Yes, I’ve begged for an end to our fourteen month spell of incessant rainfall, and here it is. Predictably, I’m not so happy now that the ground is parched, but showers are in the forecast, so perhaps this dryness will not persist long enough to cry “drought”.
Parts of the garden are dragging in this two week period of heat and barely a drop of rain, and I think plants that are plump from a damp spring must suffer more while being weaned from constant moisture. Despite the gardener’s griping, there are periods when rainfall is just right, though few in the past year when much of the garden remained saturated.

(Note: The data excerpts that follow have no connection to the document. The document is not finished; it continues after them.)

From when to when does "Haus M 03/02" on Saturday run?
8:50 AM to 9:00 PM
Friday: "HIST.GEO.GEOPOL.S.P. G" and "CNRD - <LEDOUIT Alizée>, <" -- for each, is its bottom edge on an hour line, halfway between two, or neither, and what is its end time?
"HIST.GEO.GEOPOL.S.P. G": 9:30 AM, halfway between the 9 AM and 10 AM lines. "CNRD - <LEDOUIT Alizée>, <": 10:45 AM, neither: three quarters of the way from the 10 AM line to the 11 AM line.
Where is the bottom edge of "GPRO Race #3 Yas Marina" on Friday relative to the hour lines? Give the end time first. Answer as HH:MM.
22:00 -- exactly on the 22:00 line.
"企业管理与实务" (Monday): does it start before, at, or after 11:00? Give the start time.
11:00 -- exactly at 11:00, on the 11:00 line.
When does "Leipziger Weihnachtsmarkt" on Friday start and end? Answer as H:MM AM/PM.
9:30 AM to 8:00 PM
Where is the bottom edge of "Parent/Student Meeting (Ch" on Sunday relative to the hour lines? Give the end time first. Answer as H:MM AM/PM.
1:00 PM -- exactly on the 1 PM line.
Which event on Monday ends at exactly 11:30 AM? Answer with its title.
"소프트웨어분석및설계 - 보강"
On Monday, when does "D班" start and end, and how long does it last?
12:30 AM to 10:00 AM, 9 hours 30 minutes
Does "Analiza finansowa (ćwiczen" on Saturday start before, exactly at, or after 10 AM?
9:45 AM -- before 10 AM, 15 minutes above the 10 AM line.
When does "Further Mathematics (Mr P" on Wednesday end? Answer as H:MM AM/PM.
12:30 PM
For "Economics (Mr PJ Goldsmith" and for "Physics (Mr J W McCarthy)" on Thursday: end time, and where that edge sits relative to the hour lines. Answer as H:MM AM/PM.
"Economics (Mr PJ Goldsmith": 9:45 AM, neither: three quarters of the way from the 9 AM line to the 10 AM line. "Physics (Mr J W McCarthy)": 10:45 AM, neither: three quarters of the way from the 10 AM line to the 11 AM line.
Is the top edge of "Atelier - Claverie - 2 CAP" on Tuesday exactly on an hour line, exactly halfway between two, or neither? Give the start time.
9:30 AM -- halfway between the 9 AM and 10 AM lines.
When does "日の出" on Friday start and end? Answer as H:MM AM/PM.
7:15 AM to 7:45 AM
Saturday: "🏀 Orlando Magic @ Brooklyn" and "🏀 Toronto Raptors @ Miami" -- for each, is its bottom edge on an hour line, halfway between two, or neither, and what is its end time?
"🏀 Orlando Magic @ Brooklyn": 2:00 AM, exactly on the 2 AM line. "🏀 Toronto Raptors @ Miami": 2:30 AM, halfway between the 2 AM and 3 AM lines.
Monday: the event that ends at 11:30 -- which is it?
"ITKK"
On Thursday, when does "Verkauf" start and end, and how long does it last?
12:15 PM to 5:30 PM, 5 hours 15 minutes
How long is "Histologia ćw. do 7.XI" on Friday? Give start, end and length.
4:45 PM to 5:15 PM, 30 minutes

I am pained by the loss of a Japanese Umbrella pine (Sciadopitys verticillata) planted earlier in the spring. The roots of the evergreen were bare of soil and exposed to multiple freezes prior to planting, so its death in the summer heat is not a tremendous surprise. Could I have nursed it through with careful watering? I don’t believe so, but that was not a part of the equation from the start, and I didn’t pay a cent for this tree that seemed certain to perish. So, the only thing lost was the effort. My wife reminds that the Umbrella pine was planted in an inappropriate spot (she is probably correct), so she is happy with the loss.
I continue an internal debate to choose which of the potted trees sitting on patios will go into the ground to replace the Umbrella pine. Korean Sweetheart, Dove tree, or one of several Japanese maples? All are a bit smaller than I’d prefer, but I potted them to hold for an opening, and here it is.
Also, a variegated leaf ‘Celestial Shadow’ dogwood has only a few live leaves remaining, probably soon to be another (and hopefully the last) victim of the constant swampiness of the lower third of the rear garden. The dogwood is hardly seen, with a gold tipped cryptomeria (Cryptomeria japonica ‘Sekkan-sugi’) growing closer every year, so I will leave it, possibly until spring to confirm it’s death.
Still, I’m not discouraged. Despite typical summer temperatures, several transplants have been moved to fill the spot vacated by the Vernal witch hazel (Hamamelis vernalis) that was chopped to the ground. I expect suckers to sprout from the witch hazel’s roots in spring, and now I am undecided if these will be encouraged or pruned away. More plantings will be done once temperatures cool a bit, and of course when there are better prospects for rain.